Anderson, the Montgomery County Health Department spokeswoman, said that the county has requested, but not yet received, data from AdvaGenix showing the length of time between when specimens were submitted to the lab and when the results were reported to patients. She added that her department has received calls from residents looking for their results, and found sometimes delays were caused because results would get stuck in email spam filters.
At issue: Disputed heat study
The issue of notifying patients is complicated by the fact that the exact problem uncovered by inspectors remains largely unknown, and the severity of the issue has been in dispute from the beginning.
Dr. William Kearns, CEO and chief scientist of AdvaGenix, publicly disagrees with the state’s contention that his lab’s results are inaccurate.
In letters to the Montgomery County Council and federal officials, Kearns has said the issue flagged by inspectors dealt with whether the lab had performed a study of saliva samples to examine whether they would be adversely impacted by hot weather.
Similar studies had already been performed by the manufacturers of the test kits AdvaGenix used, which were developed by Rutgers University and Utah-based company Spectrum Solutions.
But during an unscheduled inspection by the Center for Medicare and Medicaid Services at the AdvaGenix lab in early August, “The inspectors talked with us about additional specimen validation studies that they felt were necessary,” Kearns said in an Aug. 19 letter describing the inspection.
The lab agreed to carry out the study, Kearns wrote, but two days after the visit, AdvaGenix was hit with the state’s cease-and-desist order anyway. The order cited improper lab procedures that “endanger patient health, safety, and welfare” and called into question all of the lab’s test results for Montgomery County — nearly 19,000 tests since June. Days later, the county announced that it was terminating its contract with AdvaGenix.
The Centers for Medicare and Medicaid Services oversees the program that carried out the lab inspection.

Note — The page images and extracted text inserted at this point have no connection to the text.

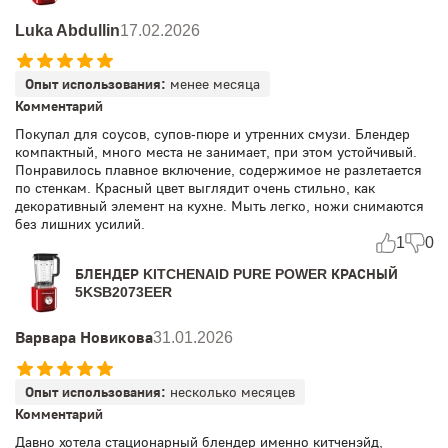
Luka Abdullin
17.02.2026
Опыт использования:
менее месяца
Комментарий
Покупал для соусов, супов-пюре и утренних смузи. Блендер
компактный, много места не занимает, при этом устойчивый.
Понравилось плавное включение, содержимое не разлетается
по стенкам. Красный цвет выглядит очень стильно, как
декоративный элемент на кухне. Мыть легко, ножи снимаются
без лишних усилий.
1
0
БЛЕНДЕР KITCHENAID PURE POWER КРАСНЫЙ
5KSB2073EER
Варвара Новикова
31.01.2026
Опыт использования:
несколько месяцев
Комментарий
Давно хотела стационарный блендер именно китченэйд,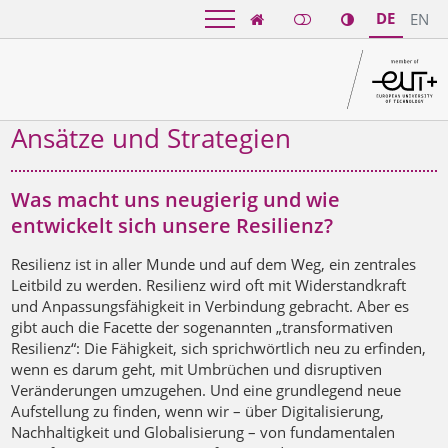
DE
EN

Ansätze und Strategien
Was macht uns neugierig und wie
entwickelt sich unsere Resilienz?
Resilienz ist in aller Munde und auf dem Weg, ein zentrales
Leitbild zu werden. Resilienz wird oft mit Widerstandkraft
und Anpassungsfähigkeit in Verbindung gebracht. Aber es
gibt auch die Facette der sogenannten „transformativen
Resilienz“: Die Fähigkeit, sich sprichwörtlich neu zu erfinden,
wenn es darum geht, mit Umbrüchen und disruptiven
Veränderungen umzugehen. Und eine grundlegend neue
Aufstellung zu finden, wenn wir – über Digitalisierung,
Nachhaltigkeit und Globalisierung – von fundamentalen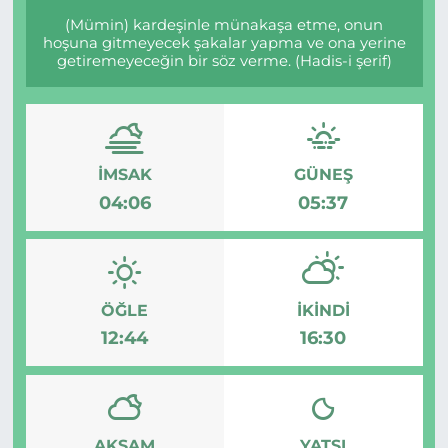
(Mümin) kardeşinle münakaşa etme, onun
hoşuna gitmeyecek şakalar yapma ve ona yerine
getiremeyeceğin bir söz verme. (Hadis-i şerif)
İMSAK
GÜNEŞ
04:06
05:37
ÖĞLE
İKINDI
12:44
16:30
AKŞAM
YATSI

CMS has not responded to repeated requests for a copy of the report or a summary of its findings.
But Kearns said in an Aug. 22 letter to CMS’ Center for Clinical Standards and Quality that the lab performed the requested temperature study anyway, and completed it within a week.
In the letter, Kearns said the lab’s study echoed the results of the manufacturers’ study. Specifically, Kearns said the study, which simulated hot outdoor and hot shipping conditions, showed the saliva samples remained stable at 104 degrees Fahrenheit and that temperatures in Montgomery County during June, July and August never got that hot in any case.
“Our study confirms that specimens are stable and are not adversely affected by the high temperatures that are common in Montgomery County during the summer,” Kearns wrote.
The letter ended with: “We look forward to prompt review by CMS and the State so that we can resume the important work of testing during this public health crisis.”
What happens now?
The cancellation of the AdvaGenix contract took a chunk out of the county’s testing capacity. The county suspended all testing at its clinics for nearly a week and has only recently begun building back its testing capacity, using kits supplied by the state of Maryland and by a company called CIAN Diagnostic Laboratories in Frederick.
Meanwhile, County Executive Marc Elrich and Health Officer Dr. Travis Gayles have been noncommittal about whether they’ll go into business with AdvaGenix again — even if the lab is eventually given the green light by the state to resume coronavirus testing.
Speaking during the online news briefing Wednesday, Gayles said three weeks after the inspection at the lab, the county is still waiting to see a report from state and federal inspectors.
“We will continue to wait for those updates to determine any future steps,” Gayles said.
Anyone who needs a re-test because of the issues at the AdvaGenix lab is encouraged to call the county’s disease control line at 240-777-1755 to schedule a retest, Gayles said.